Des réfugiées syriennes métamorphosées grâce à un atelier-théâtre
Des réfugiées syriennes métamorphosées grâce à un atelier-théâtre
Avant cet atelier, les 35 réfugiées syriennes qui avaient décidé de suivre une formation théâtrale à Beyrouth n'avaient jamais entendu parler d'Antigone. Trois mois plus tard, l’interprétation sur scène de cette pièce classique les avait métamorphosées.
« Il fallait simplement rire et faire confiance », explique Hal Scardino, l'acteur qui a organisé l'atelier de Beyrouth par le biais de sa fondation Open Art. « Nous voulions qu'elles profitent de l'instant présent. C'était important qu’elles connaissent l’objectif dès leur arrivée. »
À l'automne 2014, ces Syriennes se sont réunies du lundi au samedi, de 10 heures à 14 heures, pour répéter Antigone, restaurer leur confiance en soi, développer leur mode d’expression ainsi que rechercher des parallèles entre le scénario et leur propre vécu. Un jardin d'enfants avait été mis à leur disposition par les organisateurs pour qu'elles puissent se concentrer sur ce projet.
« Elles se sont responsabilisées. »
Au fil des répétitions, les femmes ont bâti une communauté où elles se sentaient en sécurité, ce qui les a aidées à surmonter des traumatismes causés par la guerre en Syrie.
L'atelier leur a permis de briser leur routine et de restaurer leur confiance en soi. La plupart des femmes n'avaient jamais quitté les camps de réfugiés ou les installations où elles vivaient. Certaines n'avaient pas le droit de sortir dans la rue sans se couvrir le visage.
« Nous n'avons vraiment pas fait grand-chose », insiste Hal Scardino. « Nous leur avons transmis un scénario, donné un lieu pour réfléchir sur certains thèmes et nous les avons laissées en parler. Elles se sont responsabilisées. »
Hal Scardino a également co-produit ‘We Are Not Princesses’. Ce documentaire raconte l’expérience théâtrale de Mona, Walaa, Fadwa, Hiba et d'autres Syriennes lors de l'atelier. Le HCR, l'Agence des Nations Unies pour les réfugiés, a récemment co-parrainé une projection de ce film à New York.
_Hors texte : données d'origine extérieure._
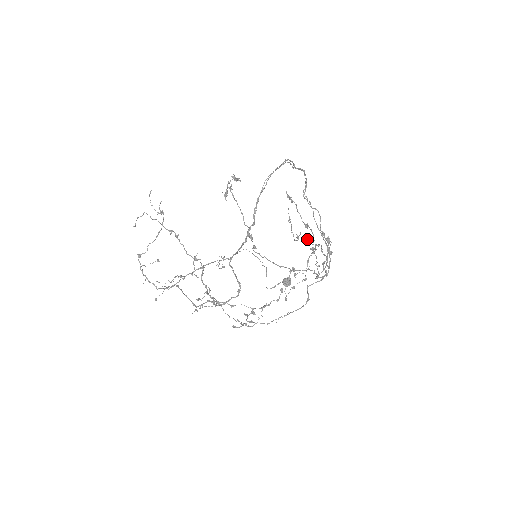
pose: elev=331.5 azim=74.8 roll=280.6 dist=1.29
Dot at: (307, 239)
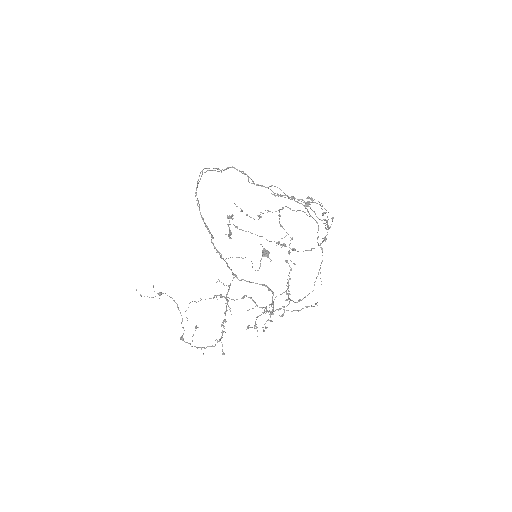
Dot at: occluded
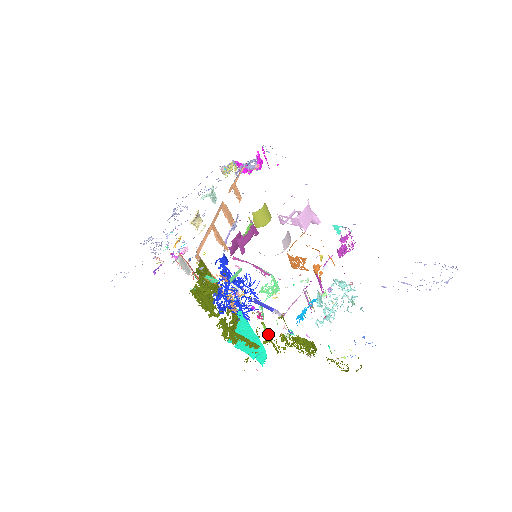
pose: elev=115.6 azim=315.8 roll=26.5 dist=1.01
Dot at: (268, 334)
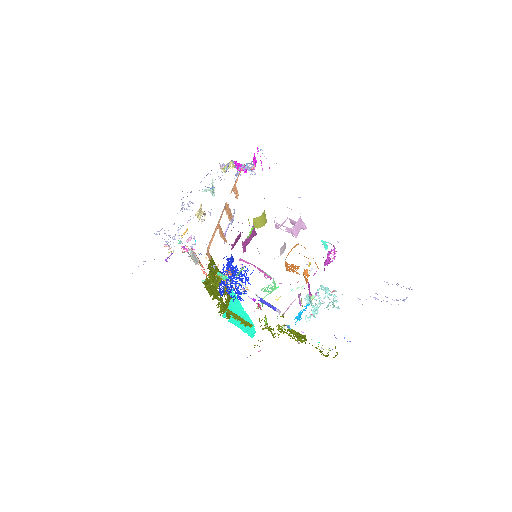
Dot at: (270, 326)
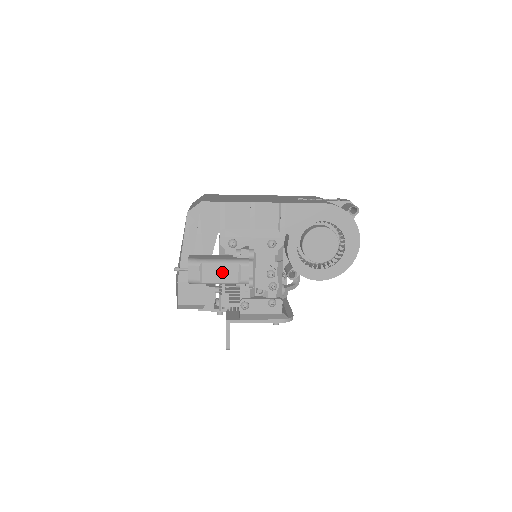
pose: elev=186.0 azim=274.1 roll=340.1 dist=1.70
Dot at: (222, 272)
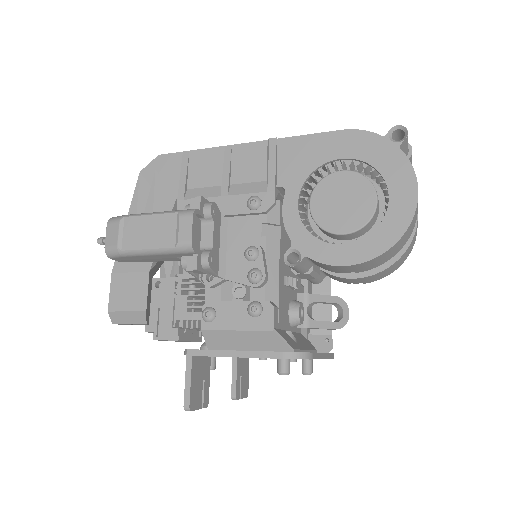
Dot at: (152, 230)
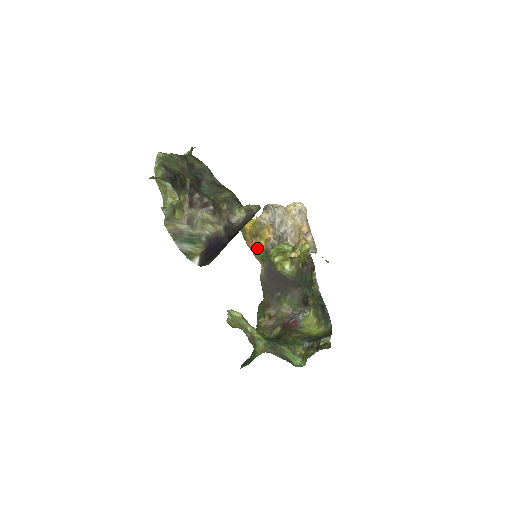
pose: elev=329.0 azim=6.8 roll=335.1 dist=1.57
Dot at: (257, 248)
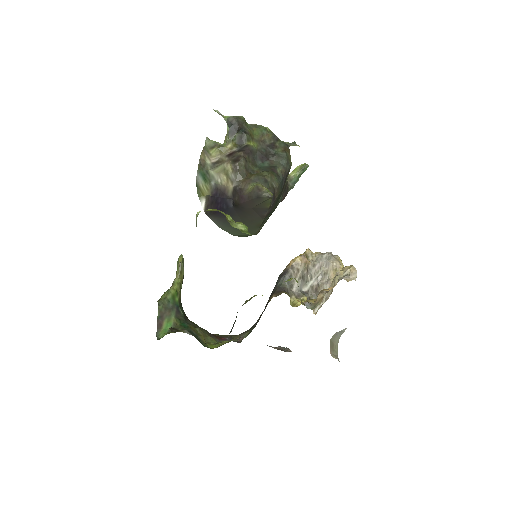
Dot at: occluded
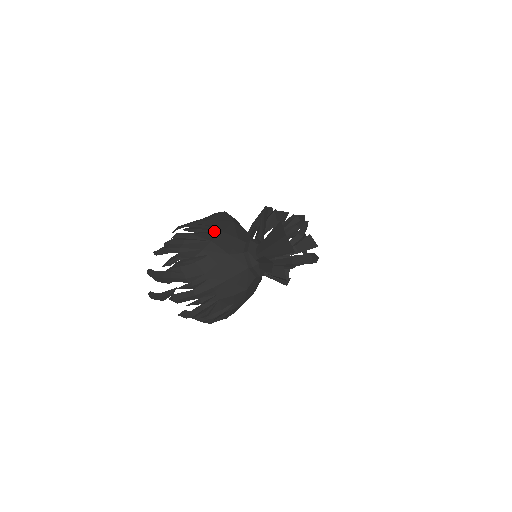
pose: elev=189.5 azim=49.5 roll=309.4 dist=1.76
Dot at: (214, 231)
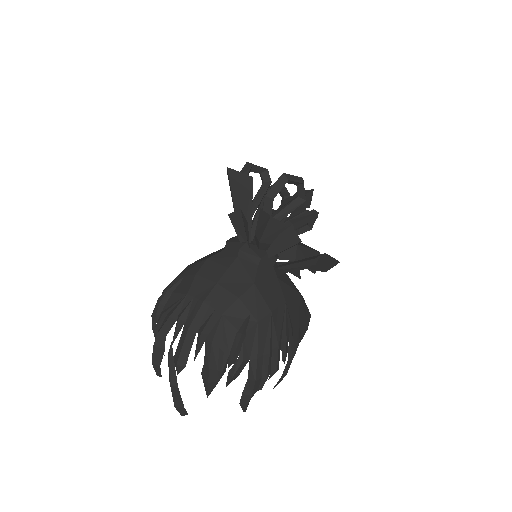
Dot at: occluded
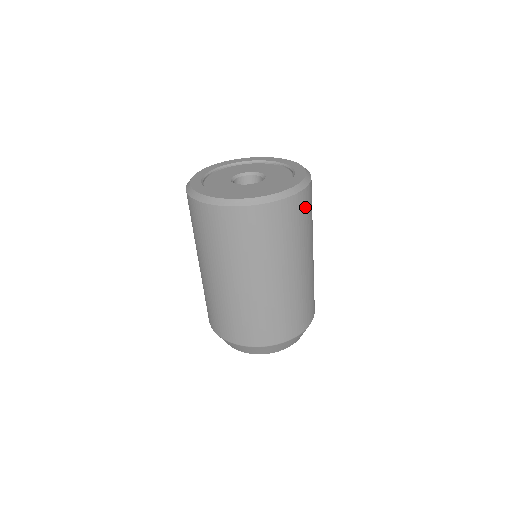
« Ce qui est touchant dans ce film, c’est qu'il présente des parcours individuels », déclare Joung-ah Ghedini-Williams, responsable du HCR en charge de la communication globale à New York. « Nous sommes constamment confrontés à des statistiques massives - 68,5 millions de personnes déracinées - ce qui est difficile à appréhender. Chaque réfugié a sa propre histoire. »
« Nous avons tellement perdu qu’il nous faut lutter pour ce qui reste. »
Dans le documentaire, les Syriennes évoquent les personnages d'Antigone autour d'un déjeuner ou d'un café et discutent de celui auquel elles s'identifient le plus. Certaines se sentent proches du personnage principal, Antigone, et de sa volonté d'accomplir les funérailles de son frère selon les rites. D'autres se considèrent comme des matriarches chargées de faire respecter les règles, comme le roi Créon.
Pour chacune d'entre elles, l'atelier-théâtre a ouvert un espace pour s'exprimer sur les abus et la discrimination, sur leur désir de se promener librement dans la rue, de trouver un emploi ou de composer de la musique rap. « Nous avons tellement perdu qu’il nous faut lutter pour ce qui reste », a expliqué l'une d’entre elles dans le documentaire.
L’expérience vécue par les femmes en Syrie et illustrée par des animations dans le film établit des parallèles saisissants entre la pièce classique écrite il y a plus de 2 000 ans et l’actualité brûlante.
« Les réfugiés sont généralement impatients de partager leur histoire », précise Joung-ah Ghedini-Williams. « Plutôt que laisser d'autres en témoigner pour vous, raconter son parcours avec ses propres mots a un pouvoir réparateur. C'est incroyablement touchant de les voir s’exprimer, non pas en tant que mères, épouses ou filles, mais en leur nom propre. »
'We Are Not Princesses' est actuellement diffusé dans des festivals de films à travers le monde entier. Les producteurs espèrent projeter ce documentaire dans des camps de réfugiés et des communautés urbaines où vivent les réfugiés.